:: Goal of the exercise ::
Search the records that follow and extract every line containing the string "comparison".

:: Input ::
━━━━
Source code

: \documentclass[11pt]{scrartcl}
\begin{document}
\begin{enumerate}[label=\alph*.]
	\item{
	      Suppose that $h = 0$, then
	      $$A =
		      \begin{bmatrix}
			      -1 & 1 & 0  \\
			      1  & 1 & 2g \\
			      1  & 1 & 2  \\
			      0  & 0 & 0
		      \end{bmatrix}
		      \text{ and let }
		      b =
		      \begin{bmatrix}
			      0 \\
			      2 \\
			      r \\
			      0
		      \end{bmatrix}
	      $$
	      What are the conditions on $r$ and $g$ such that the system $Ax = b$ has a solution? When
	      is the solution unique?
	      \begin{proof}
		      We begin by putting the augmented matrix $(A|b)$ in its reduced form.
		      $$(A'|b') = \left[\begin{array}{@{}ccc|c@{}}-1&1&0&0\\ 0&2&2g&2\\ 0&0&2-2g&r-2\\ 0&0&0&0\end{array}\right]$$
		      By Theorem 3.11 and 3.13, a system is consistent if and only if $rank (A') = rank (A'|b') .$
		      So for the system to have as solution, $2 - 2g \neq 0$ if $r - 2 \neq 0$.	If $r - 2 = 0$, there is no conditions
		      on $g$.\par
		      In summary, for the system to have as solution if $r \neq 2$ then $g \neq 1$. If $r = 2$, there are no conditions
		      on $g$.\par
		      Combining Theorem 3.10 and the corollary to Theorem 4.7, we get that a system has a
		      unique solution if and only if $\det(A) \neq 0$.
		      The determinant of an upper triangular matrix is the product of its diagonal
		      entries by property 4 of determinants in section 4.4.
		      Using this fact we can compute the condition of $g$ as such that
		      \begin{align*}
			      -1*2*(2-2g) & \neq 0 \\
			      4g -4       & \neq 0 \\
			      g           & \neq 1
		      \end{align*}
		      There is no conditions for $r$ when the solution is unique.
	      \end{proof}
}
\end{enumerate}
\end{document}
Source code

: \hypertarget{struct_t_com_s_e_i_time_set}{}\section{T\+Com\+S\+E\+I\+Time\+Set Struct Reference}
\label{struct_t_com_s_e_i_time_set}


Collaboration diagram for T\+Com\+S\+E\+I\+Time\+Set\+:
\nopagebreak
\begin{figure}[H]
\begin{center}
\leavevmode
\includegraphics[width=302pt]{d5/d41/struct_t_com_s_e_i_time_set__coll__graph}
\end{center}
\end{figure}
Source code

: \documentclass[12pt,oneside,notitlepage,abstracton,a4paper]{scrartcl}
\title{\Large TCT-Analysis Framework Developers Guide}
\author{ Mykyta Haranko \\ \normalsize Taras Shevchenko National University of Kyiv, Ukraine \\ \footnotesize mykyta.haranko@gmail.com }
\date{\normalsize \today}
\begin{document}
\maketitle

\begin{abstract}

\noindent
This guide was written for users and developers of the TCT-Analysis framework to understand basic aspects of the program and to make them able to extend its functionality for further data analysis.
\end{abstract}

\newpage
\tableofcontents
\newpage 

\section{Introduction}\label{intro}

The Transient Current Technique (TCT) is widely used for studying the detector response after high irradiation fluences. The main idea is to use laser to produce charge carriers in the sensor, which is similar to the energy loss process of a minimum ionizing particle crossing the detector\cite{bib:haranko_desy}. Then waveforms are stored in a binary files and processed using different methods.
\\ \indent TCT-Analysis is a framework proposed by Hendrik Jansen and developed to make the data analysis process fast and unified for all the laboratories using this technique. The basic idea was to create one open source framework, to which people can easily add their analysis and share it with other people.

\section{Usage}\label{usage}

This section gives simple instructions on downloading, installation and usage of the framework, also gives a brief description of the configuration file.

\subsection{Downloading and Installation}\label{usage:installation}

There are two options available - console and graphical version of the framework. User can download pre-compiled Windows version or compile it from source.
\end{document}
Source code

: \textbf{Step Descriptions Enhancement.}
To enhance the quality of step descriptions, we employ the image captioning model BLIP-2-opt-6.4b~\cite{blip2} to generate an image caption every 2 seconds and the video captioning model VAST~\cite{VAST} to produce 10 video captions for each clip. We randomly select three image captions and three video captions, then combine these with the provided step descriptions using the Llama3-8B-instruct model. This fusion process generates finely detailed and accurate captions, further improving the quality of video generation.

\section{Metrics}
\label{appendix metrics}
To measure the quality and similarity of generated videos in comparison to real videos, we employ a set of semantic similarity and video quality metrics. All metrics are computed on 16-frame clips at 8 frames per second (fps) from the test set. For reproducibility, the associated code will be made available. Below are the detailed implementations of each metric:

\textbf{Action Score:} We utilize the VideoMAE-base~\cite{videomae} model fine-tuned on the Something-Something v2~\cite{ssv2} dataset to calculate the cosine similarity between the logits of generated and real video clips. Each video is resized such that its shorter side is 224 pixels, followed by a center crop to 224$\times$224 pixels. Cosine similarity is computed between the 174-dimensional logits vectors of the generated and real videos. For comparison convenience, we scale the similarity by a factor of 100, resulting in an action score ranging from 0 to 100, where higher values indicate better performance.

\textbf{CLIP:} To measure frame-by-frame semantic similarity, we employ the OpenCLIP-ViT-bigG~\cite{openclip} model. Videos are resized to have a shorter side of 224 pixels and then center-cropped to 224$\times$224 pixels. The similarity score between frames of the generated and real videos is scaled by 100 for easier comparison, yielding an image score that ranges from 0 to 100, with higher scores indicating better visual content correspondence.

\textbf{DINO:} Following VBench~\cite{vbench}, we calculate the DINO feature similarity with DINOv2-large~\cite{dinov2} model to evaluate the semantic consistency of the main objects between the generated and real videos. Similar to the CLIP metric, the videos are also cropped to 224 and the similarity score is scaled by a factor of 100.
━━━━
:: Response ::
To measure the quality and similarity of generated videos in comparison to real videos, we employ a set of semantic similarity and video quality metrics. All metrics are computed on 16-frame clips at 8 frames per second (fps) from the test set. For reproducibility, the associated code will be made available. Below are the detailed implementations of each metric:
\textbf{Action Score:} We utilize the VideoMAE-base~\cite{videomae} model fine-tuned on the Something-Something v2~\cite{ssv2} dataset to calculate the cosine similarity between the logits of generated and real video clips. Each video is resized such that its shorter side is 224 pixels, followed by a center crop to 224$\times$224 pixels. Cosine similarity is computed between the 174-dimensional logits vectors of the generated and real videos. For comparison convenience, we scale the similarity by a factor of 100, resulting in an action score ranging from 0 to 100, where higher values indicate better performance.
\textbf{CLIP:} To measure frame-by-frame semantic similarity, we employ the OpenCLIP-ViT-bigG~\cite{openclip} model. Videos are resized to have a shorter side of 224 pixels and then center-cropped to 224$\times$224 pixels. The similarity score between frames of the generated and real videos is scaled by 100 for easier comparison, yielding an image score that ranges from 0 to 100, with higher scores indicating better visual content correspondence.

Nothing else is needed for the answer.